Goal of the exercise
Before you return the entries below, strip out the pictures and keep all else exact.

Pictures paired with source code
┏━━
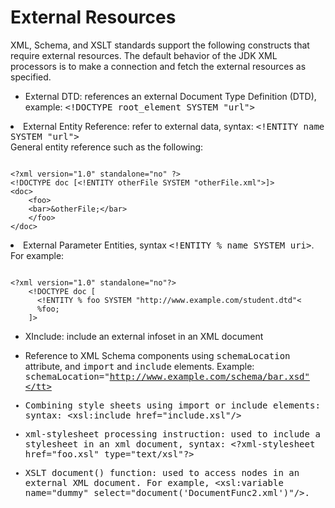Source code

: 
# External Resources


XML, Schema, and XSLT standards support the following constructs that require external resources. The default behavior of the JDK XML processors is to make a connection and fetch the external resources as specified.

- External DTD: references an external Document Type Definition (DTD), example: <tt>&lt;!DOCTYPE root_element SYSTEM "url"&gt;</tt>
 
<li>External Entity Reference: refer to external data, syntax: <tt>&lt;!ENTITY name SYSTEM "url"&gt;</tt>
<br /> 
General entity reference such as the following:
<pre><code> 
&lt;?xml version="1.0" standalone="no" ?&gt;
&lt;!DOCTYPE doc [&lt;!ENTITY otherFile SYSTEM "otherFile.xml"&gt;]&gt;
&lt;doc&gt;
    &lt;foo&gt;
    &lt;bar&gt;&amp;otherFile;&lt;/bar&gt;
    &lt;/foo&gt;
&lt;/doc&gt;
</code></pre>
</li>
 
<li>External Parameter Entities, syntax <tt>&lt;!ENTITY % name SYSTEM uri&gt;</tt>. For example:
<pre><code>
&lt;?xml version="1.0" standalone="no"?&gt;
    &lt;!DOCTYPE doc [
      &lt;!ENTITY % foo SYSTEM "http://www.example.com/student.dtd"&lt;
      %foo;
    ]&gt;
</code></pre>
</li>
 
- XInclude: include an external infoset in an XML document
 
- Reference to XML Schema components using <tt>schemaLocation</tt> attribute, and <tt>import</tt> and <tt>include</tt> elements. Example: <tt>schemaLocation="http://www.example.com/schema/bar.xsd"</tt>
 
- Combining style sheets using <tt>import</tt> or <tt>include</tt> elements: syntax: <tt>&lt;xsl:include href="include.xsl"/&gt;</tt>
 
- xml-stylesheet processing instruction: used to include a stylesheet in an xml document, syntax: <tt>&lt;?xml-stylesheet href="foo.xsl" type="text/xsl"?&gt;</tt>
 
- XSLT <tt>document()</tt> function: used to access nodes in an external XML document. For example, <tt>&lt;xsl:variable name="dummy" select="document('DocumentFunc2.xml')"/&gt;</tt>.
┗━━
Task response
Source code

: 
# External Resources


XML, Schema, and XSLT standards support the following constructs that require external resources. The default behavior of the JDK XML processors is to make a connection and fetch the external resources as specified.

- External DTD: references an external Document Type Definition (DTD), example: <tt>&lt;!DOCTYPE root_element SYSTEM "url"&gt;</tt>
 
<li>External Entity Reference: refer to external data, syntax: <tt>&lt;!ENTITY name SYSTEM "url"&gt;</tt>
<br /> 
General entity reference such as the following:
<pre><code> 
&lt;?xml version="1.0" standalone="no" ?&gt;
&lt;!DOCTYPE doc [&lt;!ENTITY otherFile SYSTEM "otherFile.xml"&gt;]&gt;
&lt;doc&gt;
    &lt;foo&gt;
    &lt;bar&gt;&amp;otherFile;&lt;/bar&gt;
    &lt;/foo&gt;
&lt;/doc&gt;
</code></pre>
</li>
 
<li>External Parameter Entities, syntax <tt>&lt;!ENTITY % name SYSTEM uri&gt;</tt>. For example:
<pre><code>
&lt;?xml version="1.0" standalone="no"?&gt;
    &lt;!DOCTYPE doc [
      &lt;!ENTITY % foo SYSTEM "http://www.example.com/student.dtd"&lt;
      %foo;
    ]&gt;
</code></pre>
</li>
 
- XInclude: include an external infoset in an XML document
 
- Reference to XML Schema components using <tt>schemaLocation</tt> attribute, and <tt>import</tt> and <tt>include</tt> elements. Example: <tt>schemaLocation="http://www.example.com/schema/bar.xsd"</tt>
 
- Combining style sheets using <tt>import</tt> or <tt>include</tt> elements: syntax: <tt>&lt;xsl:include href="include.xsl"/&gt;</tt>
 
- xml-stylesheet processing instruction: used to include a stylesheet in an xml document, syntax: <tt>&lt;?xml-stylesheet href="foo.xsl" type="text/xsl"?&gt;</tt>
 
- XSLT <tt>document()</tt> function: used to access nodes in an external XML document. For example, <tt>&lt;xsl:variable name="dummy" select="document('DocumentFunc2.xml')"/&gt;</tt>.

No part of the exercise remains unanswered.